START SOURCE

# Thoughts on Mark Driscoll?



## Rufus (Aug 16, 2011)

Without violating the 9th commandment, what are your thoughts on Mark Driscoll? I've been wondering after the thread on his supposed visions.


----------



## Andres (Aug 16, 2011)

I think you're mature/wise enough to make your own conclusion on Mr. Driscoll. Unless you have a specific question about some aspect of his ministry, I don't see this thread as being very productive.


----------



## AThornquist (Aug 16, 2011)

Smart. Funny. Used to be crude but repented. Trendy. Preaches the Gospel. Sees visions of people getting molested, raped, and abused on a regular basis. Hates _Avatar_ and _Twilight_. Good communicator. Very influential among young Reformed people. I would cautiously recommend his materials, but I would recommend them nonetheless. He has his faults, but the Lord is using him. Like us all, he needs encouragement and correction; his faults are just displayed for all the world to see because of his popularity.

END SOURCE
START MATERIAL SHOWN

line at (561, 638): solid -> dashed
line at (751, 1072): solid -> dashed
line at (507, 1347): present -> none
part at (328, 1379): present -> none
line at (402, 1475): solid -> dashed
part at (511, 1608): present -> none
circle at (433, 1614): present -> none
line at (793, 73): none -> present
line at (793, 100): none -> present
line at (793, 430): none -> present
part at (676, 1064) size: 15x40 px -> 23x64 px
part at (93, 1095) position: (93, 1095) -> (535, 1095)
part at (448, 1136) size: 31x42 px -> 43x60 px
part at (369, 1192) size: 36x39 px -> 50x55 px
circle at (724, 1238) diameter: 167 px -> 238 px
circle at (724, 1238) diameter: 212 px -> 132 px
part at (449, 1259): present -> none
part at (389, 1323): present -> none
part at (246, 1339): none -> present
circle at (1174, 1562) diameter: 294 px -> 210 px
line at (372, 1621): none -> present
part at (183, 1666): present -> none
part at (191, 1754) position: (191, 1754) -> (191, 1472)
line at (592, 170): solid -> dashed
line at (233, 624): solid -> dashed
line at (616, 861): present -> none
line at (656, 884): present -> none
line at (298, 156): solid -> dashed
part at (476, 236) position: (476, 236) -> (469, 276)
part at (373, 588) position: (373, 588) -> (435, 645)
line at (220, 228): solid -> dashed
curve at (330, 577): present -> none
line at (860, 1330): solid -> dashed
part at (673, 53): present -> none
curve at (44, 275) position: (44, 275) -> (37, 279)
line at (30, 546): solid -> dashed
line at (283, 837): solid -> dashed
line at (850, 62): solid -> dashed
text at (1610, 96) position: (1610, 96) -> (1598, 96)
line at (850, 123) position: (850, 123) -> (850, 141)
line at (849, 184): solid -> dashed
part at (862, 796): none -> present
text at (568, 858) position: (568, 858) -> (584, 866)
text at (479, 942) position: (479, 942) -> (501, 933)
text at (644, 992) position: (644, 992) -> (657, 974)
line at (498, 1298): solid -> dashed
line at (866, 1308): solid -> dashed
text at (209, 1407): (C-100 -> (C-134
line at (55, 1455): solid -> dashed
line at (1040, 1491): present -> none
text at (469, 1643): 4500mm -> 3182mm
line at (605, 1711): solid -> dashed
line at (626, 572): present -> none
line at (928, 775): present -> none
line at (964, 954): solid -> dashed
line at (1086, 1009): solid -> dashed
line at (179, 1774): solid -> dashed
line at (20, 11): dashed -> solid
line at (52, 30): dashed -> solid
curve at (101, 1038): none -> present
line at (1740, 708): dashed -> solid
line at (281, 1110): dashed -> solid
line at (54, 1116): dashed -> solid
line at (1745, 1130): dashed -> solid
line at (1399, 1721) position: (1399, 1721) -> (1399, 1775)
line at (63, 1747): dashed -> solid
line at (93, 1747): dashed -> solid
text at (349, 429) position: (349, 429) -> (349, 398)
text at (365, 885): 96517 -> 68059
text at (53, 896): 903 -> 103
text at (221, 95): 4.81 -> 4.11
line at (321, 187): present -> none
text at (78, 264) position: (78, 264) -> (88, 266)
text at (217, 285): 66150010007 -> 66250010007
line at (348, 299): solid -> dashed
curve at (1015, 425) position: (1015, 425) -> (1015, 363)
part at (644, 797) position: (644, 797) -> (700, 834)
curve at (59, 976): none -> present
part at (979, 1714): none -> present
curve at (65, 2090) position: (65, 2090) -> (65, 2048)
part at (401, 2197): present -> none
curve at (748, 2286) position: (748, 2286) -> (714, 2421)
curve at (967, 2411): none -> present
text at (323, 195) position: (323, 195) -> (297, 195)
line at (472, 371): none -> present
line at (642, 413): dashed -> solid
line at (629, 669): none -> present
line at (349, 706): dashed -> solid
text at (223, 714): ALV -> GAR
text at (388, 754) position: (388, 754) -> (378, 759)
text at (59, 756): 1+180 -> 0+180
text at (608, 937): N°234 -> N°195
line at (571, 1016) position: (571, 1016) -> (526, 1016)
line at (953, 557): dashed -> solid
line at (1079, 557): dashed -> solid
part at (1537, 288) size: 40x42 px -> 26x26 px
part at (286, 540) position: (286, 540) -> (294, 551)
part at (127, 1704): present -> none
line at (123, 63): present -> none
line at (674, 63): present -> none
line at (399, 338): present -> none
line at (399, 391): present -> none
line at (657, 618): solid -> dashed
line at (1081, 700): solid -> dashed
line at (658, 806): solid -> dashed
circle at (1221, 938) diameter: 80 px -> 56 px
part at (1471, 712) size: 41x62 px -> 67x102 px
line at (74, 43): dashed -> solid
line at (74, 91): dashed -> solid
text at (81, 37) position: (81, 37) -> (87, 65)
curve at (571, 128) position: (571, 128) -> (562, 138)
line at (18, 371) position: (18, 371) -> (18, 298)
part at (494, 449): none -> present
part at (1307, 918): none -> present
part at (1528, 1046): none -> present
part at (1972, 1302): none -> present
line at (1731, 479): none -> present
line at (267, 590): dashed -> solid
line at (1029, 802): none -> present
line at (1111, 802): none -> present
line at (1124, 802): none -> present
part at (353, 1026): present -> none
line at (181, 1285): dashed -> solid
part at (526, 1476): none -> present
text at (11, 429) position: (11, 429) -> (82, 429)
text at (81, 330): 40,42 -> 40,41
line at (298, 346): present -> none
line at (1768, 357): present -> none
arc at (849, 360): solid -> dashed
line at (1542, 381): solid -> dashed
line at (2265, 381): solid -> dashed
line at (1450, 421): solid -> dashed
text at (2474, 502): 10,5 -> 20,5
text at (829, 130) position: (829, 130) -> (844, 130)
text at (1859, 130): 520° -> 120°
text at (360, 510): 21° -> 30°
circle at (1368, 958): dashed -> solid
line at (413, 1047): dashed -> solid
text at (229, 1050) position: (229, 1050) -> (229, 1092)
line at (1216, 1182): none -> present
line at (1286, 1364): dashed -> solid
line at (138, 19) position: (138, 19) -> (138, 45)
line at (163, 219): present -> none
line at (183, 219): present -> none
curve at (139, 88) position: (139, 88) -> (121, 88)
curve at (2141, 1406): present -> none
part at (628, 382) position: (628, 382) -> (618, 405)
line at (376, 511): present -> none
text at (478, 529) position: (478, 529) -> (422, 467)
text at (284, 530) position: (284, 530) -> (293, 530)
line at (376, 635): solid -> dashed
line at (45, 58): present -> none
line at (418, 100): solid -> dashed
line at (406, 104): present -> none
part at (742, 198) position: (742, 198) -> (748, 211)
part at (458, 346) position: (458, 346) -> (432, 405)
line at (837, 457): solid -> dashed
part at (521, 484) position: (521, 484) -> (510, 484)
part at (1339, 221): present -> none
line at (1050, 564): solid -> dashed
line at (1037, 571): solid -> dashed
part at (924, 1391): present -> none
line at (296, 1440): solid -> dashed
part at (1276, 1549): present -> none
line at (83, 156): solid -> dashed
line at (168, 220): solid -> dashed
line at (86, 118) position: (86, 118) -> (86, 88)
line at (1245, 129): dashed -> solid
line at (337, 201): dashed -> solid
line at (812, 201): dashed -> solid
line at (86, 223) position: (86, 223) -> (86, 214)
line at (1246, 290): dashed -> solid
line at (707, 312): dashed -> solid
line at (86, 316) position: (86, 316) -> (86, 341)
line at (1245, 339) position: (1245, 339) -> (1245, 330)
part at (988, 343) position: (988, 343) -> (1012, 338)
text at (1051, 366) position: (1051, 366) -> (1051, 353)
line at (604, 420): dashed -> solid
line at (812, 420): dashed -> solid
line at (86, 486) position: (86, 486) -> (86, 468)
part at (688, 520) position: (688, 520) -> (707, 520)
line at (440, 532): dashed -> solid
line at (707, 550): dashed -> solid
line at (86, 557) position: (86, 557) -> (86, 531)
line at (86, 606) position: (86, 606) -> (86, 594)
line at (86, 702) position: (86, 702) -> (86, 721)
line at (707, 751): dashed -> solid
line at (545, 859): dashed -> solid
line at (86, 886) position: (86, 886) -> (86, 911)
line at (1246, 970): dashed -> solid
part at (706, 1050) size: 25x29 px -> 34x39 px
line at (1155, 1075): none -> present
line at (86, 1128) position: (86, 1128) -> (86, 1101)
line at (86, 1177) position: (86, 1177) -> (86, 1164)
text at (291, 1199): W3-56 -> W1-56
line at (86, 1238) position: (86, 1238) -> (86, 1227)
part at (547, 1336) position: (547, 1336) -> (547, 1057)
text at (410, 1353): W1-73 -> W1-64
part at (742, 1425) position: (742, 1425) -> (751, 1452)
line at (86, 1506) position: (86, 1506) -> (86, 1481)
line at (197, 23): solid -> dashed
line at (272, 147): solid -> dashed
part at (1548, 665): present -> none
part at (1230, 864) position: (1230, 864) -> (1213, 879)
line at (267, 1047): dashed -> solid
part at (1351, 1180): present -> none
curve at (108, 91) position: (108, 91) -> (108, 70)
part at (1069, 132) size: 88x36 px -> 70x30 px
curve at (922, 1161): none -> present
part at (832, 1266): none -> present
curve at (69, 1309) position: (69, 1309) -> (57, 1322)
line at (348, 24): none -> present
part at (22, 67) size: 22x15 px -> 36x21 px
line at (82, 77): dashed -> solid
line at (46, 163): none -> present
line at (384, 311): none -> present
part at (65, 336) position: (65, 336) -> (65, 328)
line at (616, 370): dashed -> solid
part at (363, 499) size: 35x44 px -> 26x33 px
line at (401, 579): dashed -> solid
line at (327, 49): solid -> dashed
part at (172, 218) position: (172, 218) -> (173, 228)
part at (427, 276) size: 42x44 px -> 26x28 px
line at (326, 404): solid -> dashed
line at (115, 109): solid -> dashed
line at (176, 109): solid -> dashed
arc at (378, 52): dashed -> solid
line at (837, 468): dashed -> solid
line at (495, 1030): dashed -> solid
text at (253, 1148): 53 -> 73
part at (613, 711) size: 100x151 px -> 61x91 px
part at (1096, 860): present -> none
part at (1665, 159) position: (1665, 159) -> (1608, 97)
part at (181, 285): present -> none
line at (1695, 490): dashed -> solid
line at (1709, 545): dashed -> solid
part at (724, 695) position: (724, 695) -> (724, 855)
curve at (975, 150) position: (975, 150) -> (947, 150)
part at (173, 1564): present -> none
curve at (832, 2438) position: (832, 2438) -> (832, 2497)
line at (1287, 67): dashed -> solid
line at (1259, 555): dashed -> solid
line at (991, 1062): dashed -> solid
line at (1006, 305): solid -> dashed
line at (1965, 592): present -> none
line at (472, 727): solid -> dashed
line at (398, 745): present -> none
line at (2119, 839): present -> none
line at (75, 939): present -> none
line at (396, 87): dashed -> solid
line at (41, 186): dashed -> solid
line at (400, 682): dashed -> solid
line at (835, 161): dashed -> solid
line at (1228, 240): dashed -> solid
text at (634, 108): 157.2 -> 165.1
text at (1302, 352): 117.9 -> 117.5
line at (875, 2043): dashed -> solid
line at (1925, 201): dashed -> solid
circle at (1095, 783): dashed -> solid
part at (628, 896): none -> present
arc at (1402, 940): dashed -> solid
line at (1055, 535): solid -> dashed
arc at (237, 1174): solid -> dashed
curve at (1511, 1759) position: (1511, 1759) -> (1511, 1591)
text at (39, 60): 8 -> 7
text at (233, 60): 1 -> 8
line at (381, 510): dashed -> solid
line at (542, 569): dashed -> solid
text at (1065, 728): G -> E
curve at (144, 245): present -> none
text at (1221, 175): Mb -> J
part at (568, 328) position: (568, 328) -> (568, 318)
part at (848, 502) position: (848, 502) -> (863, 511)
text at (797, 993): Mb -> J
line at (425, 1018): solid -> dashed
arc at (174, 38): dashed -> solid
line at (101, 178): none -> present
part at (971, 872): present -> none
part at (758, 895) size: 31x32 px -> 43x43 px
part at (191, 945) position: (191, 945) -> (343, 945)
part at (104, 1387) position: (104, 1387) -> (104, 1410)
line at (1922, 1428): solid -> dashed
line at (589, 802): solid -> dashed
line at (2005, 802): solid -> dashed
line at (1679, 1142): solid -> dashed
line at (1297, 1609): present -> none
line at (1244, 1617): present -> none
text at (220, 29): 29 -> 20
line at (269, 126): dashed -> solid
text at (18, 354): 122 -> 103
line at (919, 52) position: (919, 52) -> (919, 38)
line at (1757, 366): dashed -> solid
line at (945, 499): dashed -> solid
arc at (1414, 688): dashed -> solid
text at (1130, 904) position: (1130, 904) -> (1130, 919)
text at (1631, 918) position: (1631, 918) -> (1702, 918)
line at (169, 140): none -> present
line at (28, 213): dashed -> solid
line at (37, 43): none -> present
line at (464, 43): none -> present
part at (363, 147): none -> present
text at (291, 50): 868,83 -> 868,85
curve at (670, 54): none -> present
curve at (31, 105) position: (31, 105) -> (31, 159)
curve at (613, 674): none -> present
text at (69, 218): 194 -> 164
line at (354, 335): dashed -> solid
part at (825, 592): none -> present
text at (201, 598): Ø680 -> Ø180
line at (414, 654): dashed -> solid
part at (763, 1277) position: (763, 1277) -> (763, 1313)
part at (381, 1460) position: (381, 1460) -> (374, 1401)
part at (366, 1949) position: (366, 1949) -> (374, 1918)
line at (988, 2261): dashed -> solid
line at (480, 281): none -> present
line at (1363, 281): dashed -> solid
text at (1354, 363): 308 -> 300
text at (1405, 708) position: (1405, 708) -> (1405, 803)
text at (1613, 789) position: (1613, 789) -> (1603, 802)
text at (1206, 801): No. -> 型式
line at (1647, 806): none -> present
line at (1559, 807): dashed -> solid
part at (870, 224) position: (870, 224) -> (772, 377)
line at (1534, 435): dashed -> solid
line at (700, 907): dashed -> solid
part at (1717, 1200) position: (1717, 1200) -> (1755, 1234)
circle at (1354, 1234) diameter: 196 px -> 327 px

END MATERIAL SHOWN

• _EXERCISE TASK 1_
Name every user who posts in the forum thread about Mark Driscoll.
• _EXERCISE TASK 2_
Resume the forum thread about Mark Driscoll after its final post.
None of this draws on the material.

• _TASK RESULT 1_
Rufus, Andres, AThornquist

• _TASK RESULT 2_
----------



## Rufus (Aug 16, 2011)

Andres said:


> I think you're mature/wise enough to make your own conclusion on Mr. Driscoll. Unless you have a specific question about some aspect of his ministry, I don't see this thread as being very productive.



I do have some of my own conclusions. I want to know the input of others.


----------



## Rufus (Aug 16, 2011)

Joshua said:


> They are legion and have easily come to surface on a plethora of other threads pertaining to the man. You will receive a hodgepodge of conflicting opinions and it will simply inflame futile discussions about the man all the more. He's certainly not Puritanesque. I agree with Mr. Silva.



I find some of the threads on certain subjects hard to follow along, but none the less if a moderator wants to close this they can. Thank you for your advice.


----------



## Rufus (Aug 16, 2011)

Joshua said:


> I was speaking as a private person, not an Administrator.



Okay I thought you where an administrator but I wasn't sure for a second


----------



## Mushroom (Aug 16, 2011)

> 2 Ti 2:20 Now in a great house there are not only vessels of gold and silver but also of wood and clay, some for honorable use, some for dishonorable.


He's one of those, I'm just not sure which.


----------



## Rufus (Aug 16, 2011)

Joshua said:


> Rufus said:
> 
> 
> > Okay I thought you where an administrator but I wasn't sure for a second
> ...



Lol, I know, I wasn't clear sorry.


----------



## Pilgrim (Aug 16, 2011)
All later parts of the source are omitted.